• _EXERCISE PROMPT_
Which lines below contain the string "label"? Copy each of them in full.

• _MATERIAL SUPPLIED_
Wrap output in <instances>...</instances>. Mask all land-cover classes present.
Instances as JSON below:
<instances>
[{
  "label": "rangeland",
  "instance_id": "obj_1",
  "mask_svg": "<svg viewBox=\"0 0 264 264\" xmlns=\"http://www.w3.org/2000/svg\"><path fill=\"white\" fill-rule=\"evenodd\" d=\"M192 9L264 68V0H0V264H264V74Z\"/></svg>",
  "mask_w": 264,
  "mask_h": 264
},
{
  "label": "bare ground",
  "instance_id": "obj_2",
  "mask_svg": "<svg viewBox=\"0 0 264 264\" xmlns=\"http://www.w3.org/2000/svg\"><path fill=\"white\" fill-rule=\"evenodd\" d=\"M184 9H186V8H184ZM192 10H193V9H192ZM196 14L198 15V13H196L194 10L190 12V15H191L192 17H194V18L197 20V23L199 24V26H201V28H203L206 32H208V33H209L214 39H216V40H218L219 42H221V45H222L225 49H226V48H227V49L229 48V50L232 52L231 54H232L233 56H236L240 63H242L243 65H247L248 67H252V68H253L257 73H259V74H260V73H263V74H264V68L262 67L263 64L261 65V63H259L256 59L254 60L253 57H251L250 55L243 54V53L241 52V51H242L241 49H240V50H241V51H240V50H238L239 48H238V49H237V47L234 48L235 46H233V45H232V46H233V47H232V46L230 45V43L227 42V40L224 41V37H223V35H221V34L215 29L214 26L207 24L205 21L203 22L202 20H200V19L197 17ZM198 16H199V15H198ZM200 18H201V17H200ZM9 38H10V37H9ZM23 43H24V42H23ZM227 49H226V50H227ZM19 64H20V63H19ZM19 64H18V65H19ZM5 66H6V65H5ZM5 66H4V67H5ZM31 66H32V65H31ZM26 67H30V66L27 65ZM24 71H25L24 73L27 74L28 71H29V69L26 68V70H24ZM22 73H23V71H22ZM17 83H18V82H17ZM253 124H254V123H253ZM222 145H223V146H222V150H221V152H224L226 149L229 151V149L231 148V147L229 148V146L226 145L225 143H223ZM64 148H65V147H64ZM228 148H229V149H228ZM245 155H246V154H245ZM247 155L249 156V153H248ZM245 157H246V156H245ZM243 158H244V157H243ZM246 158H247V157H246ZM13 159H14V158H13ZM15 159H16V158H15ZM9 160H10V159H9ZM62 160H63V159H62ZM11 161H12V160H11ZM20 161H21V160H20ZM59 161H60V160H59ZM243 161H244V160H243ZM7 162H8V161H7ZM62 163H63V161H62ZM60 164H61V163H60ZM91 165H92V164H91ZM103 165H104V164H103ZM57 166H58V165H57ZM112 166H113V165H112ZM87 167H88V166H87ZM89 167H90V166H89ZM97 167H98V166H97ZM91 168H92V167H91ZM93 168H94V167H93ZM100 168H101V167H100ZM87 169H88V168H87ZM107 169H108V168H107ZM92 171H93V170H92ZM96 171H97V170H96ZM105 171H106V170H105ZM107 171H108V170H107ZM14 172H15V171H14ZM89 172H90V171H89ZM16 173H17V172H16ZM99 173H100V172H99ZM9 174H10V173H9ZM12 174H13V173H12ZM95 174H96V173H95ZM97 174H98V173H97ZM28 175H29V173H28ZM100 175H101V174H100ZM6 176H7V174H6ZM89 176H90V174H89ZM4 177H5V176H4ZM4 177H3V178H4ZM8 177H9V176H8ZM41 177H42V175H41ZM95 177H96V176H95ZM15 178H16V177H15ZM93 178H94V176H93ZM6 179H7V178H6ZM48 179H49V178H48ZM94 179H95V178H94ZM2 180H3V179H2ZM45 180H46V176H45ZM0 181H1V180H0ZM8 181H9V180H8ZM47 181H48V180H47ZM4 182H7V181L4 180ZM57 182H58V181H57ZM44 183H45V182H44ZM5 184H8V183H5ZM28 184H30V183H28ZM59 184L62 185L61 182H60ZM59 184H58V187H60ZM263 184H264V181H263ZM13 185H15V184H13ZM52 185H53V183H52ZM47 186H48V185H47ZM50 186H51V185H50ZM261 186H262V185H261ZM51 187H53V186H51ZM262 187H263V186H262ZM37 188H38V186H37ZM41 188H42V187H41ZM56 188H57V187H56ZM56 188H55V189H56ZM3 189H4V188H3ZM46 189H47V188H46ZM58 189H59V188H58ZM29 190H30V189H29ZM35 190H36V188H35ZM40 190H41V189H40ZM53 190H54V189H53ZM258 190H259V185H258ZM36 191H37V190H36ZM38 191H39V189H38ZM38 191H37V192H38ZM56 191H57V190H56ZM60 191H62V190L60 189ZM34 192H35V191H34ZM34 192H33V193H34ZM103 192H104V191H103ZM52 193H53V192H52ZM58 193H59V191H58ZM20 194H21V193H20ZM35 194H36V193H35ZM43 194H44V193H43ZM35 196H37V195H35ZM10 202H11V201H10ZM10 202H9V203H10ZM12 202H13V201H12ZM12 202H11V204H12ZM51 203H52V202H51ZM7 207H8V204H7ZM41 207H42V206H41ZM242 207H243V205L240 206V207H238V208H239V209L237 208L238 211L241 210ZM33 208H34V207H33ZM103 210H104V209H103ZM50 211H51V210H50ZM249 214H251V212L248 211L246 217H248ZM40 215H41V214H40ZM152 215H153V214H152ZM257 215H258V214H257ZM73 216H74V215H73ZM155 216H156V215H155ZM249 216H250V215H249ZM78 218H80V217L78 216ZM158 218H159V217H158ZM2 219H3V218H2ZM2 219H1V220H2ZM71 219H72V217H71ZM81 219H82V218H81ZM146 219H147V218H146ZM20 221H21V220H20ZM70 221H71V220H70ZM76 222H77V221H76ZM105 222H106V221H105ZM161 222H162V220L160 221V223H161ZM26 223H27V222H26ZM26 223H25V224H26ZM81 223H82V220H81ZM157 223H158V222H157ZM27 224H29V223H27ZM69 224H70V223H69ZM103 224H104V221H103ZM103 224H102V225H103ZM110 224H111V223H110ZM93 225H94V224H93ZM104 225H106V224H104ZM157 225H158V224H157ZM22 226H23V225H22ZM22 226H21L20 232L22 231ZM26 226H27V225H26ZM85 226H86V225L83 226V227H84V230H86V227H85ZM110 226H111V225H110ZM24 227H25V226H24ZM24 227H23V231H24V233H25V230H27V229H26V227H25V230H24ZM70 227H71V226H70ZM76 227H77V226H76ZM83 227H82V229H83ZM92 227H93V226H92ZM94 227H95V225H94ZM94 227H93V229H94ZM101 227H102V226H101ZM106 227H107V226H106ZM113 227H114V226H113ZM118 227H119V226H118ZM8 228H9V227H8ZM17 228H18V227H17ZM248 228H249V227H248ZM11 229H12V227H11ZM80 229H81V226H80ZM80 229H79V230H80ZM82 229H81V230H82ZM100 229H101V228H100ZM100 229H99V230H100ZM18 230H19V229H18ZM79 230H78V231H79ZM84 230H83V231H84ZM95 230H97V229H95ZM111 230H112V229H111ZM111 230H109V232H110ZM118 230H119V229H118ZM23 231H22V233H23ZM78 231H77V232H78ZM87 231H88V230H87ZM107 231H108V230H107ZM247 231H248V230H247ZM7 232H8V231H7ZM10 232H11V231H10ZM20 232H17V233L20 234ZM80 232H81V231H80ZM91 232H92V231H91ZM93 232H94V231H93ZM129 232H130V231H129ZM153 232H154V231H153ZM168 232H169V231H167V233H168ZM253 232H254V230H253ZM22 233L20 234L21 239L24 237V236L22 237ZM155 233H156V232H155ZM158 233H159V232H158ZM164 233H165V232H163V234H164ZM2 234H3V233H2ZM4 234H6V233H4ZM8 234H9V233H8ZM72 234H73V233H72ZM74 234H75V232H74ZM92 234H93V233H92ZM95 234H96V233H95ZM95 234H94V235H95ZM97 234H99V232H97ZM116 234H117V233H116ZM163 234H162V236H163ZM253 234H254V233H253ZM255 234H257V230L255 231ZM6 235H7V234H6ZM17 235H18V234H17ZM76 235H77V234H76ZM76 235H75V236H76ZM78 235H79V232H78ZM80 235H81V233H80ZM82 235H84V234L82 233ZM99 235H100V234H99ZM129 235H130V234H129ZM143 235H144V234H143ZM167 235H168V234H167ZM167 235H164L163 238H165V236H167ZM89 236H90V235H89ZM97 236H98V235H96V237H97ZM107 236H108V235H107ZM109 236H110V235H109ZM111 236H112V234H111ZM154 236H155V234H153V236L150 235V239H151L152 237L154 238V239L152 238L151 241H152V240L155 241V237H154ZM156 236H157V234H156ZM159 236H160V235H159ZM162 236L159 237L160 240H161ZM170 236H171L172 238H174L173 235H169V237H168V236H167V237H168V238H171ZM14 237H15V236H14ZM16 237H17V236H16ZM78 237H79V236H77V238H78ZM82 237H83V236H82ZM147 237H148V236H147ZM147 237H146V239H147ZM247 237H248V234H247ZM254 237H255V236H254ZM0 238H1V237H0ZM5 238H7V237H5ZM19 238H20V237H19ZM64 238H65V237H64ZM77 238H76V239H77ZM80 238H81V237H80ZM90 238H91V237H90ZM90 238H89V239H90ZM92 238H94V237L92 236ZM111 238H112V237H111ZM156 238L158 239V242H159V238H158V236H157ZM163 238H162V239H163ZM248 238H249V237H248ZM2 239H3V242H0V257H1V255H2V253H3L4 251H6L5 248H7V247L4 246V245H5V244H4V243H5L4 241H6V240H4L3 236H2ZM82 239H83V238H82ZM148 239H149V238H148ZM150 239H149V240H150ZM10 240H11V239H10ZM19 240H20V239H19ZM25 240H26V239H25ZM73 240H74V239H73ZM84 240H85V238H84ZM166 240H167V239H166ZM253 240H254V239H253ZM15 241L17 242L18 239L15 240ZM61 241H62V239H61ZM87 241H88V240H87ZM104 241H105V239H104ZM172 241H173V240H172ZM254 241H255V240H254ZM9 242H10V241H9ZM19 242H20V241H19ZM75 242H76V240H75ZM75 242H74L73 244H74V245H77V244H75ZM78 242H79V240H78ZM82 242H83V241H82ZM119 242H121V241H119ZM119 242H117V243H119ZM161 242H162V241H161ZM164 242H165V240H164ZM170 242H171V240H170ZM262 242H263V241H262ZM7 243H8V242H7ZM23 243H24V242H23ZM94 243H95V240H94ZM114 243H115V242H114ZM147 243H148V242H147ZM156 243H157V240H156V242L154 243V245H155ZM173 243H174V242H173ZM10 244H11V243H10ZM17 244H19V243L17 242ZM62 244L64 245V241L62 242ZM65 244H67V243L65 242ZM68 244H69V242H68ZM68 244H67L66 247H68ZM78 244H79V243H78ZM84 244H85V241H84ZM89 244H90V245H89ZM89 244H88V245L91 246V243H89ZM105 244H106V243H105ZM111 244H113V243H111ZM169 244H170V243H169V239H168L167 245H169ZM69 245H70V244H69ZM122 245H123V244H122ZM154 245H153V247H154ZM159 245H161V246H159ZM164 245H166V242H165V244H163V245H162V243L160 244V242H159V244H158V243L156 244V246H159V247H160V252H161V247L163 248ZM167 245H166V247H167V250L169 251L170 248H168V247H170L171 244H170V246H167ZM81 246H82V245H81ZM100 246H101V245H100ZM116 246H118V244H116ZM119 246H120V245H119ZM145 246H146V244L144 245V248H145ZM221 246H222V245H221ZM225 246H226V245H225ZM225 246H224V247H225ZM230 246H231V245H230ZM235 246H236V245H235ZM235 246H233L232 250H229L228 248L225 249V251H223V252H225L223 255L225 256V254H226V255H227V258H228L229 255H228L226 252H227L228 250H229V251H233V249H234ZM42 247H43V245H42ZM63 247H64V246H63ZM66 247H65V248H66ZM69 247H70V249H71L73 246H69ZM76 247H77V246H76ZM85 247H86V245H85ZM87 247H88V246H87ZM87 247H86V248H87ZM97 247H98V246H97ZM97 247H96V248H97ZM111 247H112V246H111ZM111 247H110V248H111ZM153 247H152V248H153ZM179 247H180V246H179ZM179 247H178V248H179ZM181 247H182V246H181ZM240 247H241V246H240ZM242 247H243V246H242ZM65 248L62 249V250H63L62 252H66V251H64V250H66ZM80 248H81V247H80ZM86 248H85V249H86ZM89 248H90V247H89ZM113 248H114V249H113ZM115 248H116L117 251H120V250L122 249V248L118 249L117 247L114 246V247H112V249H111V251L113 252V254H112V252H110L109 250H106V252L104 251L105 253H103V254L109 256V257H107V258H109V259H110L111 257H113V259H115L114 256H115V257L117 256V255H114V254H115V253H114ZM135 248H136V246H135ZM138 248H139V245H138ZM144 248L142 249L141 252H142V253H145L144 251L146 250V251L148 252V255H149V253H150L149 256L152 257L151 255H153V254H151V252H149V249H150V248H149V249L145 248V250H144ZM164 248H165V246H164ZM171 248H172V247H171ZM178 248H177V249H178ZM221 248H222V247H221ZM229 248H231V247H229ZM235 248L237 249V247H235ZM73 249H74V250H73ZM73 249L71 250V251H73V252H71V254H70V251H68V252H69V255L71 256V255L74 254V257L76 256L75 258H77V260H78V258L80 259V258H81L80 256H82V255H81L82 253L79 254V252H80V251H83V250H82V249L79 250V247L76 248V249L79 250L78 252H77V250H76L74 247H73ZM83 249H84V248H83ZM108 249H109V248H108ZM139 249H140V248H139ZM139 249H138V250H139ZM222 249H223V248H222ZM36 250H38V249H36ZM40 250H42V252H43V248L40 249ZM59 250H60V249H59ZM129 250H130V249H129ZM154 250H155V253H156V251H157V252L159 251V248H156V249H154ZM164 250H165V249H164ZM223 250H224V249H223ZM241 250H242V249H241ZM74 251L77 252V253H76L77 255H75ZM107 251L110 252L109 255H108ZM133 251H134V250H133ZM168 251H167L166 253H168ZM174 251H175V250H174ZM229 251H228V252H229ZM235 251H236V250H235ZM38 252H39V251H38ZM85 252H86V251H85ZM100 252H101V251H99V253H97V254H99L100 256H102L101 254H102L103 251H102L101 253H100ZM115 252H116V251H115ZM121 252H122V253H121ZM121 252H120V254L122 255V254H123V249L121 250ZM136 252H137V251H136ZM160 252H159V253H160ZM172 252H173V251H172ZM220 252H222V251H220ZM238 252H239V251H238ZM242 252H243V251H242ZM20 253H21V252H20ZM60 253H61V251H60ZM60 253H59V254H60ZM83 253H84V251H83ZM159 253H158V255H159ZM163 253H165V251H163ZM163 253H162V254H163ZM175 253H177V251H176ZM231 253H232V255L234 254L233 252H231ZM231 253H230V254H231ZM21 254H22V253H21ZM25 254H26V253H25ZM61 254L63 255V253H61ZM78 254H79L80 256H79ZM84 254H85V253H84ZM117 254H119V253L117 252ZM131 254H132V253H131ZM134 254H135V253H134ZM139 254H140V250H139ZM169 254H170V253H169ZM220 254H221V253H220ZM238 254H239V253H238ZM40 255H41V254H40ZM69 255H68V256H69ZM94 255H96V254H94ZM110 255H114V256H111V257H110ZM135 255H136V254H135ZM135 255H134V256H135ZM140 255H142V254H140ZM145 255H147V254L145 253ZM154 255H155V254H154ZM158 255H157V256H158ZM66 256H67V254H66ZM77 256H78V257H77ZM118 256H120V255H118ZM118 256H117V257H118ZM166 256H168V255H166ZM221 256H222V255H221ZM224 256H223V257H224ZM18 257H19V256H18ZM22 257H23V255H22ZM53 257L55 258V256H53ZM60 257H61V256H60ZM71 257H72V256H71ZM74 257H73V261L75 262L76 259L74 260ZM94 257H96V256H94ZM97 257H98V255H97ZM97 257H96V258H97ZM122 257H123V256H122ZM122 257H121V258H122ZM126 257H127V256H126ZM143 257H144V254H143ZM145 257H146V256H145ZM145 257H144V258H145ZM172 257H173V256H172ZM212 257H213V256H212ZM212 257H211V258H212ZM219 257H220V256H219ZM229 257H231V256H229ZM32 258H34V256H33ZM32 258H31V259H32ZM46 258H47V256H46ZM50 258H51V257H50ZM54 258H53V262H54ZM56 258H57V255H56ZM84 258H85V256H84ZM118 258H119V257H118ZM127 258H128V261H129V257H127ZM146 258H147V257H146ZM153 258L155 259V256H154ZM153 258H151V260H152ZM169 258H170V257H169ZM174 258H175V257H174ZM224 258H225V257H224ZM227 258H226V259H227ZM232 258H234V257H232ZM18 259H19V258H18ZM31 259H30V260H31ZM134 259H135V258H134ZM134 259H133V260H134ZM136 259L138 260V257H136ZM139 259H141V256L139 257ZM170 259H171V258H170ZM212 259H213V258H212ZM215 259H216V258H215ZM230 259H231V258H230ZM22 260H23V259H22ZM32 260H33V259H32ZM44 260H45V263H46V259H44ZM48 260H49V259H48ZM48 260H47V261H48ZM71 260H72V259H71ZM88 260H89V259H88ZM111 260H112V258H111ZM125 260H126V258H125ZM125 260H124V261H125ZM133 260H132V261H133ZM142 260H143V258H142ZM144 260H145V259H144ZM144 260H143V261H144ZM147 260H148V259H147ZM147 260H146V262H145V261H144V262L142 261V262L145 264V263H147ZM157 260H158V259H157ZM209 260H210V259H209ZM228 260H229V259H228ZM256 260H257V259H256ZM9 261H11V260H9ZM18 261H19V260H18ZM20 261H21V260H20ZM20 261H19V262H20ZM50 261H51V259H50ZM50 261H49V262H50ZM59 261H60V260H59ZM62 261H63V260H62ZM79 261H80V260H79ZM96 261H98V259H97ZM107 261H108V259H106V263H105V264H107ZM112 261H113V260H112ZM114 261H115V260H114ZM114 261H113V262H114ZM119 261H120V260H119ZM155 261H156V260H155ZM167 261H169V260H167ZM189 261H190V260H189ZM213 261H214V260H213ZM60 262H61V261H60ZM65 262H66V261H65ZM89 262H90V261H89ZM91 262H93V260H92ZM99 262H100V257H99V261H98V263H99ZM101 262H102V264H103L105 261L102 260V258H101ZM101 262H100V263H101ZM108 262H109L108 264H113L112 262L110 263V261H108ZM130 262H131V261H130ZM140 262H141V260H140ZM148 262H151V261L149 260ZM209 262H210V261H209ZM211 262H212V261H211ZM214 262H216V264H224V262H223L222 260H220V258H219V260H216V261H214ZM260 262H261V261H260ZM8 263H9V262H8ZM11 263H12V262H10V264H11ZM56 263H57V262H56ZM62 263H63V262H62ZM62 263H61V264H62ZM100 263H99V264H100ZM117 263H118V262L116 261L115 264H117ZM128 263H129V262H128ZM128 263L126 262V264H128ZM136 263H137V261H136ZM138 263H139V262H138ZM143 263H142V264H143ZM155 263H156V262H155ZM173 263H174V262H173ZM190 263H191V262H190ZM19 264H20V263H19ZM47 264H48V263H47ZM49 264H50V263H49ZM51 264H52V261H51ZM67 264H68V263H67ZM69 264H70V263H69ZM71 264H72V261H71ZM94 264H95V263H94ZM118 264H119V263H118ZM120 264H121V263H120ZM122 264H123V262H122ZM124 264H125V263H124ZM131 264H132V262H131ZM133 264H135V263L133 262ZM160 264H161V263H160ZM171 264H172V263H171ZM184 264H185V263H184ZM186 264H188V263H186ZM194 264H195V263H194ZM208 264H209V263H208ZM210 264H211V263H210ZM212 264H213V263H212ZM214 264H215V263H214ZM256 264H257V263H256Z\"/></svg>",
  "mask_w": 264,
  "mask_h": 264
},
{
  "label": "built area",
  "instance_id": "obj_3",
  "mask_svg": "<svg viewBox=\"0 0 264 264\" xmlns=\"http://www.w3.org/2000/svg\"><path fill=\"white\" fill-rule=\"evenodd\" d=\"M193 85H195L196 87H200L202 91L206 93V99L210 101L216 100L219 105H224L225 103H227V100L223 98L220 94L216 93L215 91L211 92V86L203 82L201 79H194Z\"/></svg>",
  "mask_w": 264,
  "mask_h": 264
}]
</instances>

• _RESPONSE BELOW_
  "label": "rangeland",
  "label": "bare ground",
  "label": "built area",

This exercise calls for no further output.